Give each record its own refreshing interval time, which is a random number between 3:40 and 4:20.
I am trying to spread out data that is received in bursts. This means I have data that is received by some other application in large bursts. For each data entry I need to do some additional requests on some server, at which I should limit the traffic. Hence I try to spread up the requests in the time that I have until the next data burst arrives.
Currently I am using a token-bucket to spread out the data. However because the data I receive is already badly shaped I am still either filling up the queue of pending request, or I get spikes whenever a bursts comes in. So this algorithm does not seem to do the kind of shaping I need.
What other algorithms are there available to limit the requests? I know I have times of high load and times of low load, so both should be handled well by the application.
I am not sure if I was really able to explain the problem I am currently having. If you need any clarifications, just let me know.
EDIT:
I'll try to clarify the problem some more and explain, why a simple rate limiter does not work.
The problem lies in the bursty nature of the traffic and the fact, that burst have a different size at different times. What is mostly constant is the delay between each burst. Thus we get a bunch of data records for processing and we need to spread them out as evenly as possible before the next bunch comes in. However we are not 100% sure when the next bunch will come in, just aproximately, so a simple divide time by number of records does not work as it should.
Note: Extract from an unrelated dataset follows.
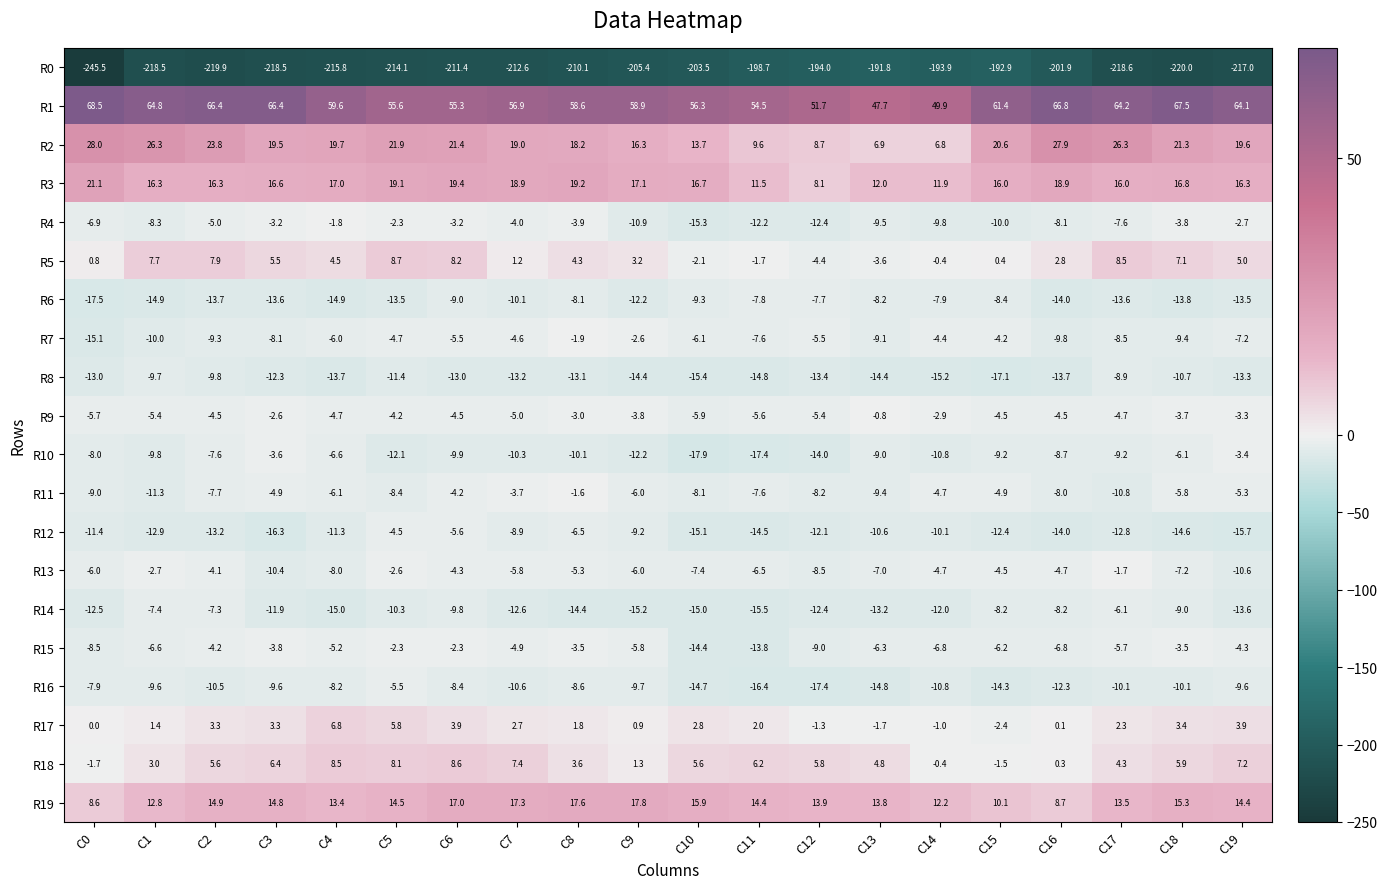

The value of R15 at C7 is -8.0. True or false?

False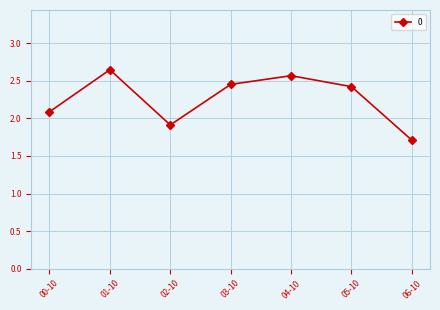

Approximately how many times larger is the value at 06-10 compared to 05-10?

0.7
A rate limiting does not work, because the spread of the data is not sufficient this way. If we are close to saturation of the rate, everything is fine, and we spread out evenly (although this should not happen to frequently). If we are below the threshold, the spreading gets much worse though.
I'll make an example to make this problem more clear:
Let's say we limit our traffic to 10 requests per seconds and new data comes in about every 10 seconds.
When we get 100 records at the beginning of a time frame, we will query 10 records each second and we have a perfect even spread. However if we get only 15 records we'll have one second where we query 10 records, one second where we query 5 records and 8 seconds where we query 0 records, so we have very unequal levels of traffic over time. Instead it would be better if we just queried 1.5 records each second. However setting this rate would also make problems, since new data might arrive earlier, so we do not have the full 10 seconds and 1.5 queries would not be enough. If we use a token bucket, the problem actually gets even worse, because token-buckets allow bursts to get through at the beginning of the time-frame.
However this example over simplifies, because actually we cannot fully tell the number of pending requests at any given moment, but just an upper limit. So we would have to throttle each time based on this number.
This sounds like a problem within the domain of control theory. Specifically, I'm thinking a PID controller might work.
A first crack at the problem might be dividing the number of records by the estimated time until next batch. This would be like a P controller - proportional only. But then you run the risk of overestimating the time, and building up some unsent records. So try adding in an I term - integral - to account for built up error.
I'm not sure you even need a derivative term, if the variation in batch size is random. So try using a PI loop - you might build up some backlog between bursts, but it will be handled by the I term.
If it's unacceptable to have a backlog, then the solution might be more complicated...
If there are no other constraints, what you should do is figure out the maximum data rate that you are comfortable with sending additional requests, and limit your processing speed according to that. Then monitor what is happening. If that gets through all of your requests quickly, then there is no harm . If its sustained level of processing is not fast enough, then you need more capacity.